Per lealtà verso Tsipras, e per onorare una promessa fatta, Varoufakis non fa nomi. Ma lui mi dice che ci sono stati pezzi da novanta all’interno della fragile coalizione di governo “che stavano considerando il referendum come una strategia d’uscita, non come una strategia di lotta”.

«Quando ho capito come si stavano mettendo le cose, ho detto a Tsipras che aveva una scelta molto chiara: o utilizzare il 61,5% di NO come una forza energizzante, o capitolare. E gli ho detto, prima che mi rispondesse: “Se fai la seconda scelta, io mi tolgo di mezzo. Mi dimetterò se sceglierete la strategia del cedimento».

Anche se Varoufakis è circospetto,  chiarisce che l’uscita della zona euro era qualcosa che lui, Tsipras e i loro colleghi della coalizione non avrebbero tollerato.

«Abbiamo sempre pensato che il progetto europeo, nonostante tutti i suoi difetti … era l’occasione per gli europei di stare insieme, che forse ci sarebbe stata la possibilità di sovvertire le intenzioni originali trasformando l’Unione europea in una sorta di Stati Uniti d’Europa. E, in questa prospettiva, mobilitarsi per politiche progressiste di sinistra. Questo è stato il nostro modo di pensare, quello che ci ha nutrito sin da giovani».

Questa mentalità da il senso della decisione di SYRIZA di giungere al compromesso dopo il referendum. Non era c’è malafede in questo impegno per l’Europa, a dispetto dell’allarmismo dei media europei mainstream. Ma per Varoufakis, onorare questo impegno [europeista, Ndr] non poteva essere la scusa per accettare i soffocanti termini proposti per la riduzione del debito, la devastazione sociale in nome dell’austerità.
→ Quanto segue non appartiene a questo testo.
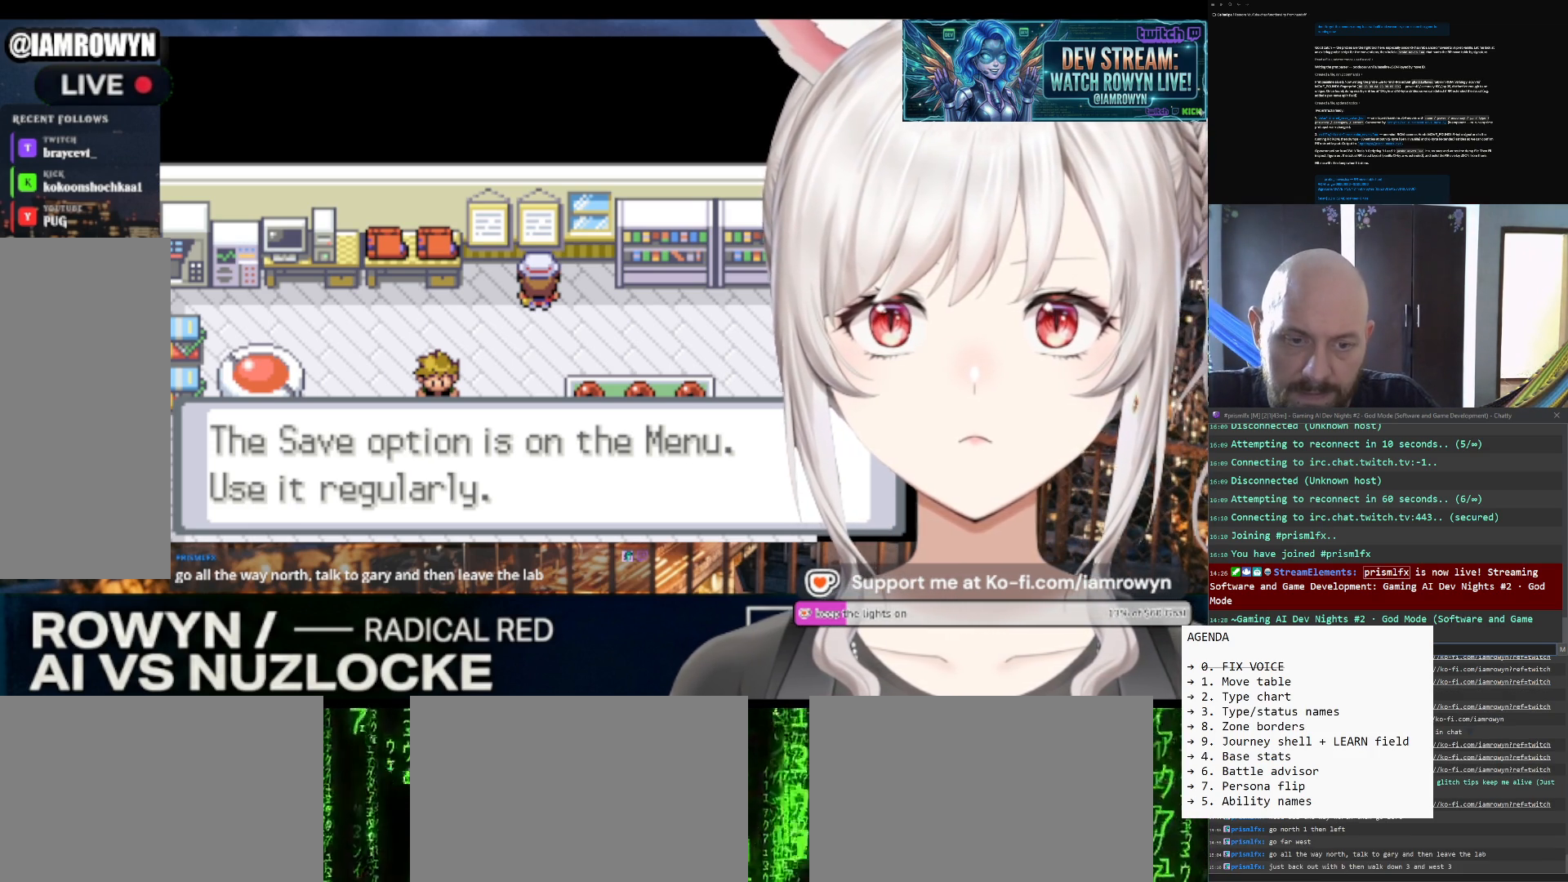
{"buttons": ["DPAD_UP"], "events": []}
«Tsipras mi guardò e disse: “Ti rendi conto che non faranno mai un accordo con me e te? Vogliono liberarsi di noi”.

E poi mi ha detto chiaramente la verità, che c’erano altri membri del governo che lo spingevano nella direzione della capitolazione.

Gli ho risposto: “Fai il meglio che puoi con la scelta che hai fatto, con tutto il cuore, io non sono d’accordo, ma non mi metterò contro di te.

Quindi sono andato a casa. Era le 4,30 del mattino. Ero sconvolto. Non personalmente, non me ne frega niente di lasciare il ministero; in realtà è stato un grande sollievo. Ho dovuto sedermi tra le 4,30 e le 9 di mattina per scrivere con parole più precise le ragioni delle mie dimissioni, perché  da una parte sostenevo Aleksis e non volevo attaccarlo. ma d’altra parte volevo fosse chiaro il motivo per cui me ne stavo andando, che non stavo abbandonando la nave. Era la nave che stava abbandonando la sua rotta».

Chiedo Varoufakis se ci fossero tra i 19 ministri delle Finanze dell’Eurogruppo, che spingevano per un uscita della Grecia. La sua risposta è rapida e schietta:

«Non l’Eurogruppo. Il ministro delle Finanze tedesco, Wolfgang Schäuble».

Chiedo: c’era malafede nell’atteggiamento di Schäuble? Ancora una volta, la risposta Varoufakis è immediata.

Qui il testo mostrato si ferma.